GOAL:
Reproduce the rows below verbatim, from their first line up to and including the line that contains "export const myFeature".

DATA:
'''

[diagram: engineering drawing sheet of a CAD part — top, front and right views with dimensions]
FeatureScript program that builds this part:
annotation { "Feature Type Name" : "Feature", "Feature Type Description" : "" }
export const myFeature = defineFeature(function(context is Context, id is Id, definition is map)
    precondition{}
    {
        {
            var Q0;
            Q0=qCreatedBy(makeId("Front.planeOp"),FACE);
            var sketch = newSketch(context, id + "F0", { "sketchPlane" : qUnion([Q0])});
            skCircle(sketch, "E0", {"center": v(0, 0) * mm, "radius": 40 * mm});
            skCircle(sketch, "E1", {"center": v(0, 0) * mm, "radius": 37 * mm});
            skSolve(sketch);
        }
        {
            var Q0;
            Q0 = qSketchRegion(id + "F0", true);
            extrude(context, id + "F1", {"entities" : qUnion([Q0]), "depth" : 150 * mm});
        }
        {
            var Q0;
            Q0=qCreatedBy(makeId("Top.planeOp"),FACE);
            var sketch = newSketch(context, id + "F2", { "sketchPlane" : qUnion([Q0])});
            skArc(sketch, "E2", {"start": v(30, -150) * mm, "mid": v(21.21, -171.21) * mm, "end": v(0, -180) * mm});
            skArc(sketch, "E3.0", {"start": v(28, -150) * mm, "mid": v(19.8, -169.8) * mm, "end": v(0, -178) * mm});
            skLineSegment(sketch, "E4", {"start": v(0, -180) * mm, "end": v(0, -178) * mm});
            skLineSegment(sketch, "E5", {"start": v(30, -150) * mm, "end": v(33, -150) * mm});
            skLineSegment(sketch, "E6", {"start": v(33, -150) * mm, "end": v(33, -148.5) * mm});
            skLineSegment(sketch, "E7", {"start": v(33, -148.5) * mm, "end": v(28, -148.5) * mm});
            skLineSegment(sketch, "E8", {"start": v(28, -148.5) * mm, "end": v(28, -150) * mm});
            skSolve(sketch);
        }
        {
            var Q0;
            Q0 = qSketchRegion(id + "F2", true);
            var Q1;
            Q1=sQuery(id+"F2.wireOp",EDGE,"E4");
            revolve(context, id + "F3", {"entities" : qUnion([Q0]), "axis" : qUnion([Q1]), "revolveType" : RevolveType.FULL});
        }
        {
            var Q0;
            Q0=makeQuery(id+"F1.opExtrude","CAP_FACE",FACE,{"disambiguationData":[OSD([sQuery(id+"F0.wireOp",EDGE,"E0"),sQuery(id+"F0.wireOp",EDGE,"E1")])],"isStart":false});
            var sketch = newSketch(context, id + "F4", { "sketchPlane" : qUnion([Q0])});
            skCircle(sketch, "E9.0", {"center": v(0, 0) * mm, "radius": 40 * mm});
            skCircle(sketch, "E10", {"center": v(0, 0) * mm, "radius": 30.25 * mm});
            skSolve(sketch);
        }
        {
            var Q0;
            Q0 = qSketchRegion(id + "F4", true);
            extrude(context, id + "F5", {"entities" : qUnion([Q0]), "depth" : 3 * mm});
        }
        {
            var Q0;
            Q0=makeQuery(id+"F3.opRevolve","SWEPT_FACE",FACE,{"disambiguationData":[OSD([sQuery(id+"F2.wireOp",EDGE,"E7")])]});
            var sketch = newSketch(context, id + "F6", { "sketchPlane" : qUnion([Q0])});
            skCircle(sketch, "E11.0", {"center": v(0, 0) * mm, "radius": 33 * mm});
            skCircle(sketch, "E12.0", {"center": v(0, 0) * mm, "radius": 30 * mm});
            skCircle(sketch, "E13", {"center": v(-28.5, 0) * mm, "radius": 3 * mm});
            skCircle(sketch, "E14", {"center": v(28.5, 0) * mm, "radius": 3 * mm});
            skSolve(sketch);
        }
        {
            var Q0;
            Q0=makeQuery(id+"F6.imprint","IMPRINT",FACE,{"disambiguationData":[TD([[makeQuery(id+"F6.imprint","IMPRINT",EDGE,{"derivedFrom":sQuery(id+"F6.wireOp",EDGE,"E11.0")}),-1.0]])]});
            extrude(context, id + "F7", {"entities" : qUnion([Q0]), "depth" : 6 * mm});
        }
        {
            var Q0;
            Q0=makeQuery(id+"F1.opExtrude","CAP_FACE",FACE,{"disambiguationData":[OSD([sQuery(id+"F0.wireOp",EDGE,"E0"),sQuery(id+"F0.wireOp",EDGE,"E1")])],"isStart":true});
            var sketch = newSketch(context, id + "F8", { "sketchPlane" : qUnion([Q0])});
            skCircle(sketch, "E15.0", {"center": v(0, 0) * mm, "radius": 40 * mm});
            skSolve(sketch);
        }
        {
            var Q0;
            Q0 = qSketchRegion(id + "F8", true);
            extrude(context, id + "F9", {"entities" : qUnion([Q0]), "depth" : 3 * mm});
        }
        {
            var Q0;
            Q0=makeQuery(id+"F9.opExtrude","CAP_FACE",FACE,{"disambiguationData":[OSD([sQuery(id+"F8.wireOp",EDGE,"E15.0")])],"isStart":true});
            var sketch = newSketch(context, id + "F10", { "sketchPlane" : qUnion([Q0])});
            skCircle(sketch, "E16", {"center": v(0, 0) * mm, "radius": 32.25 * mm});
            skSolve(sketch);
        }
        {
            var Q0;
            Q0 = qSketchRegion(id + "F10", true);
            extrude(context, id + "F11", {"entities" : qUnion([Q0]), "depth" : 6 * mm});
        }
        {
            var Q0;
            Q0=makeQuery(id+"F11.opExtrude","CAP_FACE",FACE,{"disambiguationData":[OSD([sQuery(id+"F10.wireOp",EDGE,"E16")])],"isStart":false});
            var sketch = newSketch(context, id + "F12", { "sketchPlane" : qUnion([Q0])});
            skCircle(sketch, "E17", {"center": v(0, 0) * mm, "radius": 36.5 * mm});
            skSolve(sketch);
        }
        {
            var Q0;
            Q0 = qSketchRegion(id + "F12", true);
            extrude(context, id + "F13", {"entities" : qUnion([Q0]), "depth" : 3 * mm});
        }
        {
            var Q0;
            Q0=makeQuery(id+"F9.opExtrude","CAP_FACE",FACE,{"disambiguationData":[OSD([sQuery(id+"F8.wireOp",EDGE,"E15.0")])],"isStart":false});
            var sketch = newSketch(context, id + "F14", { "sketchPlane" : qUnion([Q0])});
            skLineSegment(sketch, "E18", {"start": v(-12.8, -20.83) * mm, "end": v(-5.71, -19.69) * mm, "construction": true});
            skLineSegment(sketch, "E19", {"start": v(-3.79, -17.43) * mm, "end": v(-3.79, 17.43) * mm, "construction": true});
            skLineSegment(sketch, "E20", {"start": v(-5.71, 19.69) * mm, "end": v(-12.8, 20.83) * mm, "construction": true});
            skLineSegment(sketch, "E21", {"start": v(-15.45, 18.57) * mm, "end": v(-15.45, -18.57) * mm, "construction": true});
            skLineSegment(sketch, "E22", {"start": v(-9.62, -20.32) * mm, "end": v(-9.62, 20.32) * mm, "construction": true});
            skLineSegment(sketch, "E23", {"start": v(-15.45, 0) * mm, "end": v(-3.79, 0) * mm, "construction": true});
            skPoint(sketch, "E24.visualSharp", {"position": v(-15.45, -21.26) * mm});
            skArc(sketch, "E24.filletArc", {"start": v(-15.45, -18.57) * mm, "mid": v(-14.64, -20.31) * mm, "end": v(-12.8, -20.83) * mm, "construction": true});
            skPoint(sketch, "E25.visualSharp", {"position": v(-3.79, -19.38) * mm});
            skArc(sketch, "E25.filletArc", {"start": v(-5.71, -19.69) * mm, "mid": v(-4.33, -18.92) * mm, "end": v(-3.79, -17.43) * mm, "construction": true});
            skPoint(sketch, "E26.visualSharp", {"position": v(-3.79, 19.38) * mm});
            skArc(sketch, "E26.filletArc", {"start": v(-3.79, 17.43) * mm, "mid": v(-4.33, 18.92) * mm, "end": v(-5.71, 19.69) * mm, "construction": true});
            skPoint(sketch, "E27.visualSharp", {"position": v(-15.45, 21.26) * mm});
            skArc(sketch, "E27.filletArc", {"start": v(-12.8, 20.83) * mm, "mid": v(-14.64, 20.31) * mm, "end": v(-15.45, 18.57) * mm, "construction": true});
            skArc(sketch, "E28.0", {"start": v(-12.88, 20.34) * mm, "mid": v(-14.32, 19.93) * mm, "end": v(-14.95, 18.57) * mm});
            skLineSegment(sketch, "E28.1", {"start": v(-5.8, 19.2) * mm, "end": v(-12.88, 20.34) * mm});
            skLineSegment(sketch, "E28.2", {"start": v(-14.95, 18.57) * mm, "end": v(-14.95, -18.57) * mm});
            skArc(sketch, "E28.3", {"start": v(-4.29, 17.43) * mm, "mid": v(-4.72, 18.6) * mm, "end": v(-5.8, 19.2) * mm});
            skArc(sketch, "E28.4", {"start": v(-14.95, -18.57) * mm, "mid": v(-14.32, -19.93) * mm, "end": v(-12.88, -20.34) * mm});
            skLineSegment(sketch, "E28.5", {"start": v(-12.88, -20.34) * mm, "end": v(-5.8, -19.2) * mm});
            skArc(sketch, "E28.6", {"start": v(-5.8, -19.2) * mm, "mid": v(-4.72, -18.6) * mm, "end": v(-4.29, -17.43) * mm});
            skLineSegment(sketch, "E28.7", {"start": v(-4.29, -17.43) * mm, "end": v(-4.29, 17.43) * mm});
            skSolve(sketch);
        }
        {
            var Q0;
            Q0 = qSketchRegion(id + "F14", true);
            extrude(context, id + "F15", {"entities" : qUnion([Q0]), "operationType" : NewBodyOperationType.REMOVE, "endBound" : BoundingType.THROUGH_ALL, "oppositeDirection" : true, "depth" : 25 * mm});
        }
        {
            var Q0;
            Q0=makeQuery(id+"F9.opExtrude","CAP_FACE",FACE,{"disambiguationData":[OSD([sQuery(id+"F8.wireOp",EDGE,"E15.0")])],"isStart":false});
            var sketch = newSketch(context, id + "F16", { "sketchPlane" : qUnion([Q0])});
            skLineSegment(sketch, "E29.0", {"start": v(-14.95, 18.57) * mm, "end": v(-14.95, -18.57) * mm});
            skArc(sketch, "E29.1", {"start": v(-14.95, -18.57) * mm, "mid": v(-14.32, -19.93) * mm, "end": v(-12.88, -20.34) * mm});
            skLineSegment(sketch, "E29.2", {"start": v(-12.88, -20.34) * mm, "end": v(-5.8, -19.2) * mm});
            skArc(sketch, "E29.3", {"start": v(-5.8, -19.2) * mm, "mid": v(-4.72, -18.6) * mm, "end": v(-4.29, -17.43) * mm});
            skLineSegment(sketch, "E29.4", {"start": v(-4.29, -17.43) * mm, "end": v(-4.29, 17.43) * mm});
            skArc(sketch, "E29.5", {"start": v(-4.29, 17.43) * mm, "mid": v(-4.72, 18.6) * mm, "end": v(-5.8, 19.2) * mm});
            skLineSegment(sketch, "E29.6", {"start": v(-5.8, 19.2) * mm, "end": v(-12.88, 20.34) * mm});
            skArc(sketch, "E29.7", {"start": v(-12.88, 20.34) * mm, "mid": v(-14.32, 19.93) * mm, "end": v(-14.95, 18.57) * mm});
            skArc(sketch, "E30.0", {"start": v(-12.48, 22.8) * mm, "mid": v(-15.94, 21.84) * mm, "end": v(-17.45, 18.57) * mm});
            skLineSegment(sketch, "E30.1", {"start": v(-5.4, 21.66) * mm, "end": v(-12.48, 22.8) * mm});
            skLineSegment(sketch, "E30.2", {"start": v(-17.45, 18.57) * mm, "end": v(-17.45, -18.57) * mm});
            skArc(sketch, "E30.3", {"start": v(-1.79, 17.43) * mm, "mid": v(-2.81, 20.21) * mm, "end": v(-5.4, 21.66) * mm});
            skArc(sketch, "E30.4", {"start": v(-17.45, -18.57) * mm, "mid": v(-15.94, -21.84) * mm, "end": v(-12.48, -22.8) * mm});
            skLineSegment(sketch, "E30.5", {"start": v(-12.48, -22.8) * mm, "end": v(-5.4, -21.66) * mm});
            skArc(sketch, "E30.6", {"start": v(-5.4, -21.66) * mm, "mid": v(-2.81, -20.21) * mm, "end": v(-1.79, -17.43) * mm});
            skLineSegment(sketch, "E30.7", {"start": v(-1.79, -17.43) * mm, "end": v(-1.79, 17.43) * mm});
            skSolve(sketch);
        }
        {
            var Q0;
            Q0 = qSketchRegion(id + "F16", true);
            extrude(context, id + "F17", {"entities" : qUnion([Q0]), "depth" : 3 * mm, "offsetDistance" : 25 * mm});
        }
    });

'''

COMPLETE RESPONSE:
[diagram: engineering drawing sheet of a CAD part — top, front and right views with dimensions]
FeatureScript program that builds this part:
annotation { "Feature Type Name" : "Feature", "Feature Type Description" : "" }
export const myFeature = defineFeature(function(context is Context, id is Id, definition is map)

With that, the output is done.